(Dataset entries):
*** Begin section ***

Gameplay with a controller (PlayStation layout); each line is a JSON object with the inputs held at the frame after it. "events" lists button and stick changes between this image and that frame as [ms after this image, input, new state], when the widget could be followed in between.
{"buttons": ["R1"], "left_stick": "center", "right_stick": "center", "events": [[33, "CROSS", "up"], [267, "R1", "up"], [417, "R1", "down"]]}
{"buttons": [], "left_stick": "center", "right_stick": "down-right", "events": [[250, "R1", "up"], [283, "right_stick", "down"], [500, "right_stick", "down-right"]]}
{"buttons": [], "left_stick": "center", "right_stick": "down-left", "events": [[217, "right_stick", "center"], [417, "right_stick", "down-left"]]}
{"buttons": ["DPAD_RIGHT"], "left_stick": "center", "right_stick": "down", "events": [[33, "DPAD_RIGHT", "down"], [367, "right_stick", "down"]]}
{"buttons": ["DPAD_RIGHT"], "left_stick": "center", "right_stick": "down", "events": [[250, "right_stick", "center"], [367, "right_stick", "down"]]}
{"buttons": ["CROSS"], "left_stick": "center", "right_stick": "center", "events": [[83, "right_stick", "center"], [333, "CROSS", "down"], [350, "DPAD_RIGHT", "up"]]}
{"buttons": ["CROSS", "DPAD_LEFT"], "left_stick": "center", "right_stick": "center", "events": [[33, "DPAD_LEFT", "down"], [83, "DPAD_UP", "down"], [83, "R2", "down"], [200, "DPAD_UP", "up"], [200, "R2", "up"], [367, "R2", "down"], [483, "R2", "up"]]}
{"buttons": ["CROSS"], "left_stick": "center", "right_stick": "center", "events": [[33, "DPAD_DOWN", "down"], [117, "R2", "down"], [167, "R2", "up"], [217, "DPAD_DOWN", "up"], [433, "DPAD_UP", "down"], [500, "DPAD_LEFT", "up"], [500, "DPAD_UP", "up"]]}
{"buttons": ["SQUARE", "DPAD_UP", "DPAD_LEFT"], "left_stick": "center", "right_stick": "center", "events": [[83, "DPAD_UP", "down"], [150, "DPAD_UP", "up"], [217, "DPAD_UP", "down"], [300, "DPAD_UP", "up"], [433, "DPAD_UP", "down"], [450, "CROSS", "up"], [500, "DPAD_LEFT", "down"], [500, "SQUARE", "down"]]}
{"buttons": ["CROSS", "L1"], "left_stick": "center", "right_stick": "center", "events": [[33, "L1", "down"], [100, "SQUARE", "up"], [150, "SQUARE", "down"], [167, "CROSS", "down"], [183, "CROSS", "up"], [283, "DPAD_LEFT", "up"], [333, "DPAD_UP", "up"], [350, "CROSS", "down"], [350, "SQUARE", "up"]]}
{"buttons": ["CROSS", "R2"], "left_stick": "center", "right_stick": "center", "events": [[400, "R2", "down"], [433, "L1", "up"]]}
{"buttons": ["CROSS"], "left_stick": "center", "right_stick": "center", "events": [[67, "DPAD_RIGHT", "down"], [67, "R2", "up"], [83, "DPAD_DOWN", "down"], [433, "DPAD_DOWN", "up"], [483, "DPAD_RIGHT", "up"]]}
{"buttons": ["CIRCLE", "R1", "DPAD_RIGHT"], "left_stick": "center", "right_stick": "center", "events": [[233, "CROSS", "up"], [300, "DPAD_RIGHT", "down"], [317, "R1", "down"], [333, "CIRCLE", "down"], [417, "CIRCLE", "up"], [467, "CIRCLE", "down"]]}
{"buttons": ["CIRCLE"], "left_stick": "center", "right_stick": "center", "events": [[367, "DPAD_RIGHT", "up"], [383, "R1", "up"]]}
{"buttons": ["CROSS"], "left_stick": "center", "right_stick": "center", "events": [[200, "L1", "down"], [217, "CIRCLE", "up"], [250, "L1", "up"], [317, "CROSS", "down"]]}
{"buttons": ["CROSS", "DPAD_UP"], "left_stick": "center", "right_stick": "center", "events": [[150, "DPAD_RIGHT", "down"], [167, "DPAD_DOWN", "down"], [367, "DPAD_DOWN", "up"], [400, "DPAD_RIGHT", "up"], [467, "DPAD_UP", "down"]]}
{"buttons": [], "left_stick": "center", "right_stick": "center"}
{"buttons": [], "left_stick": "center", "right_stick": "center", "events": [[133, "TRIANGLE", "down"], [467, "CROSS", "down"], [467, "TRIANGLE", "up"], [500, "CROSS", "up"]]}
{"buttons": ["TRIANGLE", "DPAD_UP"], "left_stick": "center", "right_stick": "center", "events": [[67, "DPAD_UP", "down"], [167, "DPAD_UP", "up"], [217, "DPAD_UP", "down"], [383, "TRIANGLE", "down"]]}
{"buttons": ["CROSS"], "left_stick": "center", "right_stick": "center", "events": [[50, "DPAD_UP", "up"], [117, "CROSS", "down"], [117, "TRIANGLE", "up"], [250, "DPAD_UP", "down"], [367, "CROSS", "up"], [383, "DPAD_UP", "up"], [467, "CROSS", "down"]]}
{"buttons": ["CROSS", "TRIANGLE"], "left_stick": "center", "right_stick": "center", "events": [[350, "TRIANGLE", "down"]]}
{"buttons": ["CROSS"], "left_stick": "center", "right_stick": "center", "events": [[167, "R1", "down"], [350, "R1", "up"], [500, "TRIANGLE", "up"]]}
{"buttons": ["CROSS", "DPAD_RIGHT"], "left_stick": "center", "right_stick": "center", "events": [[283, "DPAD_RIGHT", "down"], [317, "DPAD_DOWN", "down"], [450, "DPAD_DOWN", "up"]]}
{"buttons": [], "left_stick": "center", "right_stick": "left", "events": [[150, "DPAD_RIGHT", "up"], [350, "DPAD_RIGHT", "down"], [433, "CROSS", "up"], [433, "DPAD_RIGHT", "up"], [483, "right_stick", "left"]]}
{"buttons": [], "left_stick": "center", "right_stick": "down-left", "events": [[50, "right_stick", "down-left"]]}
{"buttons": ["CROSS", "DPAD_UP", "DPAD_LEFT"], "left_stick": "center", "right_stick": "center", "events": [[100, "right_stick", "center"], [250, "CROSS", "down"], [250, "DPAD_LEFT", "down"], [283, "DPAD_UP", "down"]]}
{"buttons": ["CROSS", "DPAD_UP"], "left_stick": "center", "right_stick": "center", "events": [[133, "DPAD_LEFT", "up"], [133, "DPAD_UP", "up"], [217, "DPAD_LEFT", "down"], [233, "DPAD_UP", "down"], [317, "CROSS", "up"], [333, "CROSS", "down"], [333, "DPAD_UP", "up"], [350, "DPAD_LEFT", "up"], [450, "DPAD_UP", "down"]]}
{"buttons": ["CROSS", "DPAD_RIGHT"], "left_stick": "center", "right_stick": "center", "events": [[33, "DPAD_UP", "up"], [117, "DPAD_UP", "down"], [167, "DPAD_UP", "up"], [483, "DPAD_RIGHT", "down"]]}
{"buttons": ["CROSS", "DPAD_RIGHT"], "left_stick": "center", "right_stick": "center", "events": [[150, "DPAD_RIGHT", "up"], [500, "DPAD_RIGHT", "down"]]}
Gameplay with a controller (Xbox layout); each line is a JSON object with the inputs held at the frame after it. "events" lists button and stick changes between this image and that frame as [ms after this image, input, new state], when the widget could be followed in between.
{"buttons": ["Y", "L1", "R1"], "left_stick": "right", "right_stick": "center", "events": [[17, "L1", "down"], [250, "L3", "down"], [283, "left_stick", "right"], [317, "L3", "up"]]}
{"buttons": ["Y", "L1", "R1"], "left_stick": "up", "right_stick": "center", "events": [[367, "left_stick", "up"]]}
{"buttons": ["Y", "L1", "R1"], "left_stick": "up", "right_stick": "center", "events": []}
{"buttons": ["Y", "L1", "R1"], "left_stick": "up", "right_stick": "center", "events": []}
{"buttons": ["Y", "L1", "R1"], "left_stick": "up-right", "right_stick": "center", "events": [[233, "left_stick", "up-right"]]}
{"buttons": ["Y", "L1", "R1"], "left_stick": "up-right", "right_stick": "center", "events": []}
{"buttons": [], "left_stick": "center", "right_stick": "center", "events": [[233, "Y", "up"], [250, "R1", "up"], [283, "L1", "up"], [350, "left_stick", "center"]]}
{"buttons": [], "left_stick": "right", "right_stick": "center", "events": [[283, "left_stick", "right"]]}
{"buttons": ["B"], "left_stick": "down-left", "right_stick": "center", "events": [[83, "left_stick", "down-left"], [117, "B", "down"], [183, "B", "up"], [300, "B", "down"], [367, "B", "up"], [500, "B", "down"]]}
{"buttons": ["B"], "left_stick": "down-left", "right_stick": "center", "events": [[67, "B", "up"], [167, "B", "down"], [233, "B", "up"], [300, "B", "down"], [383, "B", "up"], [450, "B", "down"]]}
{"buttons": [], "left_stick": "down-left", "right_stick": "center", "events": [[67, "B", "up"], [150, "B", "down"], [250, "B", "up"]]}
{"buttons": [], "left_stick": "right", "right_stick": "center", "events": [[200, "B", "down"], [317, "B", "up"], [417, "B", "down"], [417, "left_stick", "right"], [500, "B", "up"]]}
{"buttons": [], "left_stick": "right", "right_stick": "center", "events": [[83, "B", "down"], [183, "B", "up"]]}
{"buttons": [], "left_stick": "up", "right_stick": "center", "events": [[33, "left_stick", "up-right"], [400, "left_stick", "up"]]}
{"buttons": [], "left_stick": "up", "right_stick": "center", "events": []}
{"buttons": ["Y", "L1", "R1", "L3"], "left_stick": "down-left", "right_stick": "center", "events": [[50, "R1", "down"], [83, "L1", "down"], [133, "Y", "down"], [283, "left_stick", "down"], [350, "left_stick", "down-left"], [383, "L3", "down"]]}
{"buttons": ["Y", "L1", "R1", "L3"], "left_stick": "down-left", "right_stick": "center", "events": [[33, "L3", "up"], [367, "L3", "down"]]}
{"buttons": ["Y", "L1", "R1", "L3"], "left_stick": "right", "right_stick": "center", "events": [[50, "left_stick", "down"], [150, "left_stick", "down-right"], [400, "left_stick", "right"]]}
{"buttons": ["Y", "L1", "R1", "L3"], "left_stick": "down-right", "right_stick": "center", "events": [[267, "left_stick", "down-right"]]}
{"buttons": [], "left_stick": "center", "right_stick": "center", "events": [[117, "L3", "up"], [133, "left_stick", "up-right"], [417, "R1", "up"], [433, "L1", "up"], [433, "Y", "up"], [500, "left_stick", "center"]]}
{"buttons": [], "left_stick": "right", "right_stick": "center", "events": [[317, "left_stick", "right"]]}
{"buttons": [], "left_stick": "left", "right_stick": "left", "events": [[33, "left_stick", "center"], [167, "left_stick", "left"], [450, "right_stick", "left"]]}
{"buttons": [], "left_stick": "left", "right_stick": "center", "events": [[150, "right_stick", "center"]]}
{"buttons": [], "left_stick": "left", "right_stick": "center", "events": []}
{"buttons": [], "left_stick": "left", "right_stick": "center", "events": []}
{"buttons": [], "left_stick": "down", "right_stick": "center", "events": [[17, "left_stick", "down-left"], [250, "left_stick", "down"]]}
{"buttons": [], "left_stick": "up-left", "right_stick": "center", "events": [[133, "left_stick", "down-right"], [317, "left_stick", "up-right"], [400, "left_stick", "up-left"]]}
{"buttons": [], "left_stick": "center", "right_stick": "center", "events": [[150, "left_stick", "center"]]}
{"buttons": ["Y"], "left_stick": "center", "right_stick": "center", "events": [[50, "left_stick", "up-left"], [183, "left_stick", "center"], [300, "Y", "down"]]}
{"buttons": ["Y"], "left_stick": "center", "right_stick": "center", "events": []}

*** End section ***

(Exercise details):
Find the string "TRIANGLE" in the records, then copy each line where it occurs.

(Written answer):
{"buttons": [], "left_stick": "center", "right_stick": "center", "events": [[133, "TRIANGLE", "down"], [467, "CROSS", "down"], [467, "TRIANGLE", "up"], [500, "CROSS", "up"]]}
{"buttons": ["TRIANGLE", "DPAD_UP"], "left_stick": "center", "right_stick": "center", "events": [[67, "DPAD_UP", "down"], [167, "DPAD_UP", "up"], [217, "DPAD_UP", "down"], [383, "TRIANGLE", "down"]]}
{"buttons": ["CROSS"], "left_stick": "center", "right_stick": "center", "events": [[50, "DPAD_UP", "up"], [117, "CROSS", "down"], [117, "TRIANGLE", "up"], [250, "DPAD_UP", "down"], [367, "CROSS", "up"], [383, "DPAD_UP", "up"], [467, "CROSS", "down"]]}
{"buttons": ["CROSS", "TRIANGLE"], "left_stick": "center", "right_stick": "center", "events": [[350, "TRIANGLE", "down"]]}
{"buttons": ["CROSS"], "left_stick": "center", "right_stick": "center", "events": [[167, "R1", "down"], [350, "R1", "up"], [500, "TRIANGLE", "up"]]}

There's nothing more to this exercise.